In the listing below, count the lines with "pixels" and report only the figure.

# # # # #

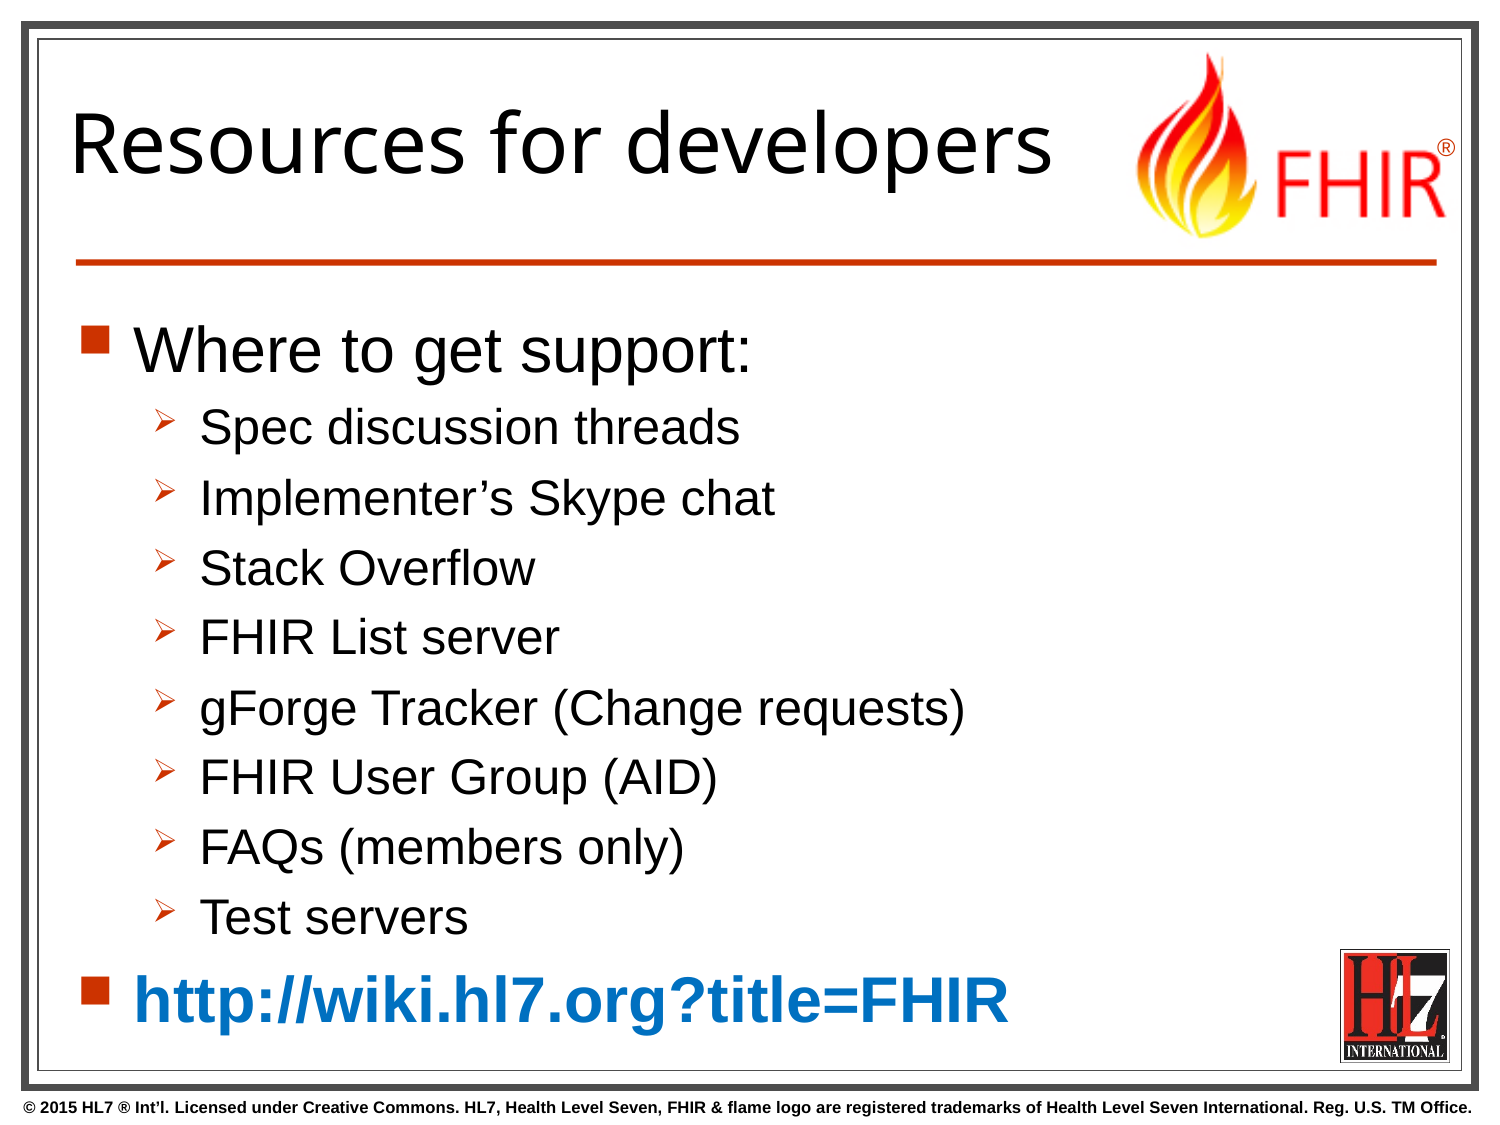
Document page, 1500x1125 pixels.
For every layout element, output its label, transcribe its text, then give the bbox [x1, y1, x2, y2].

list Where to get support: Spec discussion threads Implementer’s Skype chat Stack Overflow FHIR List server gForge Tracker (Change requests) FHIR User Group (AID) FAQs (members only) Test servers http://wiki.hl7.org?title=FHIR [62, 299, 1438, 1059]
title Resources for developers [53, 54, 1128, 244]
picture [1124, 42, 1458, 249]
picture [1340, 949, 1450, 1063]
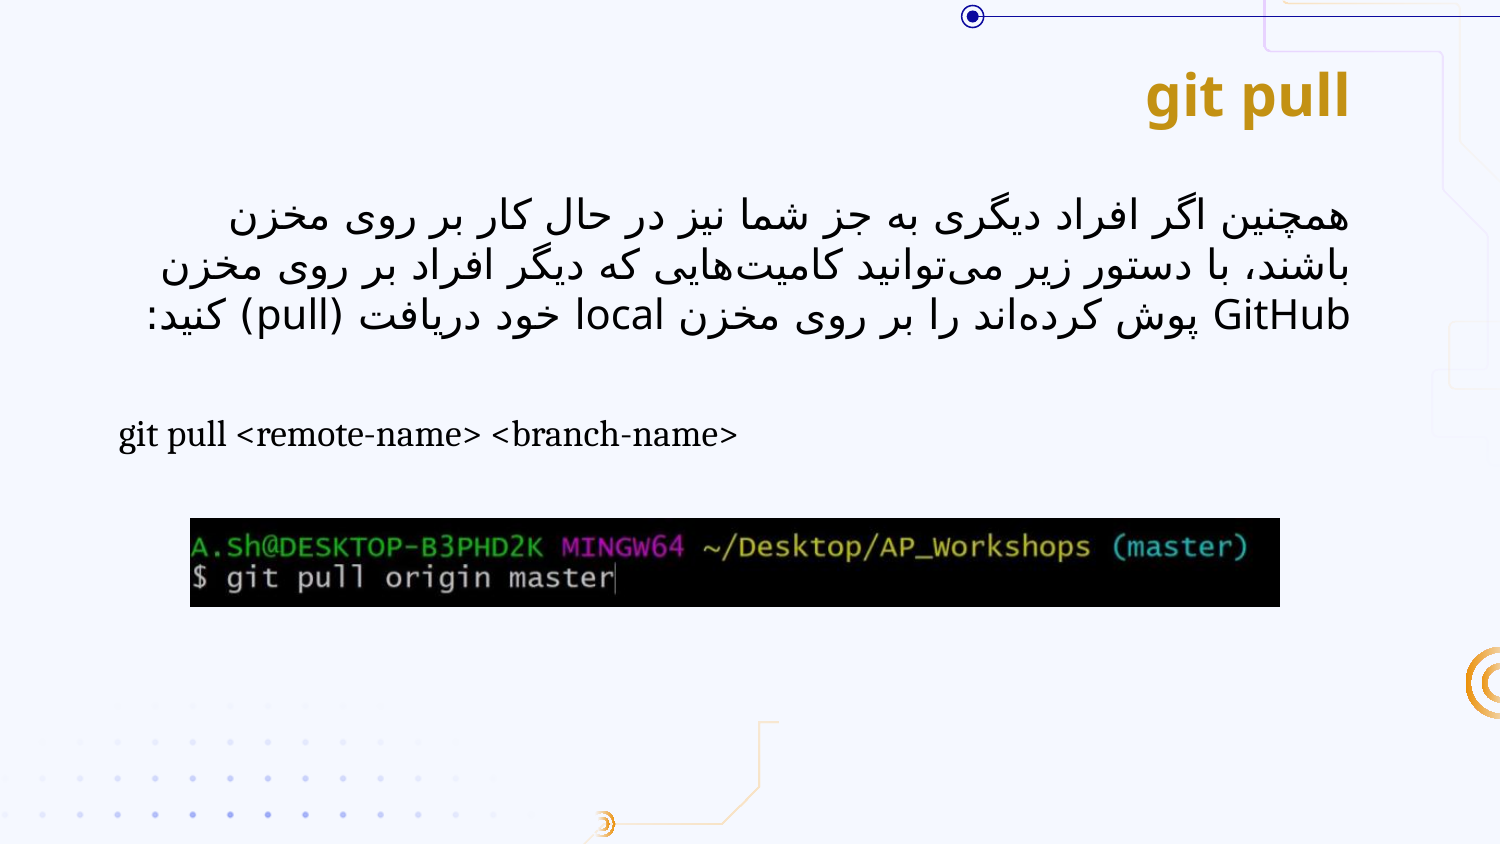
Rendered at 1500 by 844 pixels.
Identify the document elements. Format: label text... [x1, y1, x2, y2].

picture [0, 654, 561, 844]
picture [190, 518, 1280, 608]
text_box همچنین اگر افراد دیگری به جز شما نیز در حال کار بر روی مخزن باشند، با دستور زیر می‌توانید کامیت‌هایی که دیگر افراد بر روی مخزن GitHub پوش کرده‌اند را بر روی مخزن local خود دریافت (pull) کنید: git pull <remote-name> <branch-name> [103, 180, 1366, 516]
title git pull [118, 43, 1366, 138]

# # # # #

### Your response
2